Work request:
Line count for the string "caja": give the number of lines in the data below that contain it, and nothing more.

Records to use:
● ● ●
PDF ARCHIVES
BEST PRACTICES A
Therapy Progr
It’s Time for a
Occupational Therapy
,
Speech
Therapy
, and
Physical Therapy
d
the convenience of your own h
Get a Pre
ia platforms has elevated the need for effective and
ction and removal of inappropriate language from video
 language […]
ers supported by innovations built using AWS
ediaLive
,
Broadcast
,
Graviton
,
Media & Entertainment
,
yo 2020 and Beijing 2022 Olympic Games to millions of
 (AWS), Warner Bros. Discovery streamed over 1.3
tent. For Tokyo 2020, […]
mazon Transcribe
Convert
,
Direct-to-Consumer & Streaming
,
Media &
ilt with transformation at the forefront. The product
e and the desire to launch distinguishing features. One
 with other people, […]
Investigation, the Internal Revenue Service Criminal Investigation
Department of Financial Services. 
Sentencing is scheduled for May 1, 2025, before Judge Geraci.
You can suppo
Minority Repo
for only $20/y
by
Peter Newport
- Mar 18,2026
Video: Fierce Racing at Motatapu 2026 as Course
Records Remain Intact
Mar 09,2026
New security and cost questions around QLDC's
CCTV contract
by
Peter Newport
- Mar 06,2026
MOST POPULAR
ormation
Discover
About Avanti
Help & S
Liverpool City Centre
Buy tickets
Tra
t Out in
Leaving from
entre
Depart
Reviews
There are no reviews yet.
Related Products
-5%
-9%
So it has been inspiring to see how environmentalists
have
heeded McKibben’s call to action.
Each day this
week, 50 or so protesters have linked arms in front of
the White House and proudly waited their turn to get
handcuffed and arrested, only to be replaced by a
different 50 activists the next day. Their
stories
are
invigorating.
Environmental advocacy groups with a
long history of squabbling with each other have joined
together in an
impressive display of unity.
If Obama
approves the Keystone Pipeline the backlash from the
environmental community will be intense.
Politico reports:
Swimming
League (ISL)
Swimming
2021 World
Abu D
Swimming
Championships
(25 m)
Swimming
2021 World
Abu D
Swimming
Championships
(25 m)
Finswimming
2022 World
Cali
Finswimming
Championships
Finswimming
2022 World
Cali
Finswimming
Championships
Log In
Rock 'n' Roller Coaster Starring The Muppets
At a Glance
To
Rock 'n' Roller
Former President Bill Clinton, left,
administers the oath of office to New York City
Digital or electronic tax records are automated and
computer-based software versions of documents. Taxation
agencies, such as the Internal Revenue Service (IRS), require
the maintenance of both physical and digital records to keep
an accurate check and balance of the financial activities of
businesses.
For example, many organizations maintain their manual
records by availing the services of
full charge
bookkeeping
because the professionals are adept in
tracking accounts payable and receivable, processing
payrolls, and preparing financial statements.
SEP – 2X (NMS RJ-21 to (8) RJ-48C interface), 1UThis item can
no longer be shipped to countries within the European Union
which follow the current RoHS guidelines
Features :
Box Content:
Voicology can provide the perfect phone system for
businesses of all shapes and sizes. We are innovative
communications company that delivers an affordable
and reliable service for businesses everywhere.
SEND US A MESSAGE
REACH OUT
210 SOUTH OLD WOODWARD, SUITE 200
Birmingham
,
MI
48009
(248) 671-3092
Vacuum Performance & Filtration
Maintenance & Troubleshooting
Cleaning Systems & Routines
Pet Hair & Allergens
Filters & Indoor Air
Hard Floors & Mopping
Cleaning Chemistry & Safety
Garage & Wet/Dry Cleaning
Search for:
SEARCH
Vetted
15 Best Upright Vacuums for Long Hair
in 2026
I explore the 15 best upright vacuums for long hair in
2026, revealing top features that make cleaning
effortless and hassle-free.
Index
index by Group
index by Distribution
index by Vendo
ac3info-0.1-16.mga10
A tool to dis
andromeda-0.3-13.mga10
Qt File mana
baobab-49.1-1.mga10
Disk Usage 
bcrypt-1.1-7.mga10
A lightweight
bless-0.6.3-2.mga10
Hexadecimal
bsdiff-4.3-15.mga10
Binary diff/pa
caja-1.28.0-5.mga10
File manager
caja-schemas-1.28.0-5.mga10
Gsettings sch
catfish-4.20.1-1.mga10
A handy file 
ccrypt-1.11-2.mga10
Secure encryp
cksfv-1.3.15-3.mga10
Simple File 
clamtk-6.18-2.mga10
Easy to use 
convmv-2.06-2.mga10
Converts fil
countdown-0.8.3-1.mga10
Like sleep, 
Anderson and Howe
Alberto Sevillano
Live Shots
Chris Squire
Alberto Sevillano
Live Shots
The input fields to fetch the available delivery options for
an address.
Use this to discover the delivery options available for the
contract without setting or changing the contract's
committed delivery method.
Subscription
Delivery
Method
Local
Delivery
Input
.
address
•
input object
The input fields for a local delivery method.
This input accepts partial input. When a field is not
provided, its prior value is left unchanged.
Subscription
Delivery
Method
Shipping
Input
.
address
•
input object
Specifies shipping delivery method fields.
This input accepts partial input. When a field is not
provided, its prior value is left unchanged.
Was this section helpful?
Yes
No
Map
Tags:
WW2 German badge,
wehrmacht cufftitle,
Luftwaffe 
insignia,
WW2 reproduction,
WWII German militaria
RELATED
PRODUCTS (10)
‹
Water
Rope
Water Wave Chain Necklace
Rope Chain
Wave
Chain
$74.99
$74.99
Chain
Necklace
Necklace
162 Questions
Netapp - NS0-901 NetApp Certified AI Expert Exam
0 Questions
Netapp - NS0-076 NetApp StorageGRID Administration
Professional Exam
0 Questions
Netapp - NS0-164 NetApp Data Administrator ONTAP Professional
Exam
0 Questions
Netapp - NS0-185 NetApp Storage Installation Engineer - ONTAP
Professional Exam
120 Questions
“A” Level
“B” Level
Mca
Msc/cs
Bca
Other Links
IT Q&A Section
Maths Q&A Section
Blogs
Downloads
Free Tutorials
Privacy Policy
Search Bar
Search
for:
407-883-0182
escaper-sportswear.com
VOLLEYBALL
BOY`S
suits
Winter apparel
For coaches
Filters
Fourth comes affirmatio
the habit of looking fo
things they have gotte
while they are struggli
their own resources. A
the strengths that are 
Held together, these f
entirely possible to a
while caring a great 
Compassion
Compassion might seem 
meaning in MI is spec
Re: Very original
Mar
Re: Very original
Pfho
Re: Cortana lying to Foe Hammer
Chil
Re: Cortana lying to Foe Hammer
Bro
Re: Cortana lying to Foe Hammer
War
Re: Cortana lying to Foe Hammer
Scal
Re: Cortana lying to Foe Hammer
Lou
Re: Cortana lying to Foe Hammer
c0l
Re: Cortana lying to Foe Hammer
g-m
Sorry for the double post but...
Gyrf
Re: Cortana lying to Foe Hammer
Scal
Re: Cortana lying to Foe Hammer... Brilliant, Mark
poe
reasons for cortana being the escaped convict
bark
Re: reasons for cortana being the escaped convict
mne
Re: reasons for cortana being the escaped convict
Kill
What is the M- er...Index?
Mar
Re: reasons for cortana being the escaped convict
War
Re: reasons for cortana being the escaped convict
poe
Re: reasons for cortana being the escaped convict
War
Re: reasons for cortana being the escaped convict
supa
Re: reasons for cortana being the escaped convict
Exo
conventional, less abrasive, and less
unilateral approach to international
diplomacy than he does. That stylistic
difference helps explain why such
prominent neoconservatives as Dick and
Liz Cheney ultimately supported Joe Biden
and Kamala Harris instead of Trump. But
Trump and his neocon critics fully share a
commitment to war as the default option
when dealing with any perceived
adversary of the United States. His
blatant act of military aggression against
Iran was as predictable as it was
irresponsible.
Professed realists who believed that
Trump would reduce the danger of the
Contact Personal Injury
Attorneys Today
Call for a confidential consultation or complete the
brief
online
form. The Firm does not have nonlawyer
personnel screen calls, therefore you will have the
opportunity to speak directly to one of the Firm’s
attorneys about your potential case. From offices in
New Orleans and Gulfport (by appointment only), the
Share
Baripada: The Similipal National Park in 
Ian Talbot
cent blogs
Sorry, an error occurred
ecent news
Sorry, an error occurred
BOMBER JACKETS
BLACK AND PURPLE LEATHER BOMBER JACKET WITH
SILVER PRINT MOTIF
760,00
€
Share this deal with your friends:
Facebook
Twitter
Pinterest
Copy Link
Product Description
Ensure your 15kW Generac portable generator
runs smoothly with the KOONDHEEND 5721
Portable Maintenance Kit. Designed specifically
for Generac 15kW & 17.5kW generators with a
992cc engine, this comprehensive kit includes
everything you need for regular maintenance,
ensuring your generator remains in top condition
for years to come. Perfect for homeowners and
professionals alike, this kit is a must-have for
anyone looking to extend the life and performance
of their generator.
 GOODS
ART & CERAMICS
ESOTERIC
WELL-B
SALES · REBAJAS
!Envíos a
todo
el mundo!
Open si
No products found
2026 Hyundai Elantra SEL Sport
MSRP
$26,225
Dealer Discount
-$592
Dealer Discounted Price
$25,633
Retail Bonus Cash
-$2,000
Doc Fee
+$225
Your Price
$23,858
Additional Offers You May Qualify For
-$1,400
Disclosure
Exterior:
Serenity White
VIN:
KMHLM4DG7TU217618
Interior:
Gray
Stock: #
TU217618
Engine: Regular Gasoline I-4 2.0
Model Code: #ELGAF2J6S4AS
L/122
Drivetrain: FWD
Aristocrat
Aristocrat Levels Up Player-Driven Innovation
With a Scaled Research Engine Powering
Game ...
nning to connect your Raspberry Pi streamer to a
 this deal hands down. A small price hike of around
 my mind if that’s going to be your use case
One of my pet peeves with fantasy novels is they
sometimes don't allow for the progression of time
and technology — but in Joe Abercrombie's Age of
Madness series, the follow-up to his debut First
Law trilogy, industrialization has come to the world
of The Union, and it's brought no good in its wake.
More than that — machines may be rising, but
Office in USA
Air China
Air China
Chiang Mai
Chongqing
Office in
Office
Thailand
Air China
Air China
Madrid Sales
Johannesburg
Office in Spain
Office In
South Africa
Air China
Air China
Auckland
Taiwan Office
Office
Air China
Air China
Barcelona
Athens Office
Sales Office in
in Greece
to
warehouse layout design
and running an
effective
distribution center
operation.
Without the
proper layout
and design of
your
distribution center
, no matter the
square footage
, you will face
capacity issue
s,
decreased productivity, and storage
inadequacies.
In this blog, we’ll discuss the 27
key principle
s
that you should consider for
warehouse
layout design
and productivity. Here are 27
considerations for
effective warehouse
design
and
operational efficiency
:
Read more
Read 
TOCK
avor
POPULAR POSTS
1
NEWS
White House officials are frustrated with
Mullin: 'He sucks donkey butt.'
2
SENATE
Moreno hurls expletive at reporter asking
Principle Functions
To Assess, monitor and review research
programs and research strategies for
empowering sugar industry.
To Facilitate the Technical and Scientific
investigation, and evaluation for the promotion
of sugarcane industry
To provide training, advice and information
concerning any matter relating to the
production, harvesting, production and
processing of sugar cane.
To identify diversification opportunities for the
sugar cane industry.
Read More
● ● ●
Exercise response:
2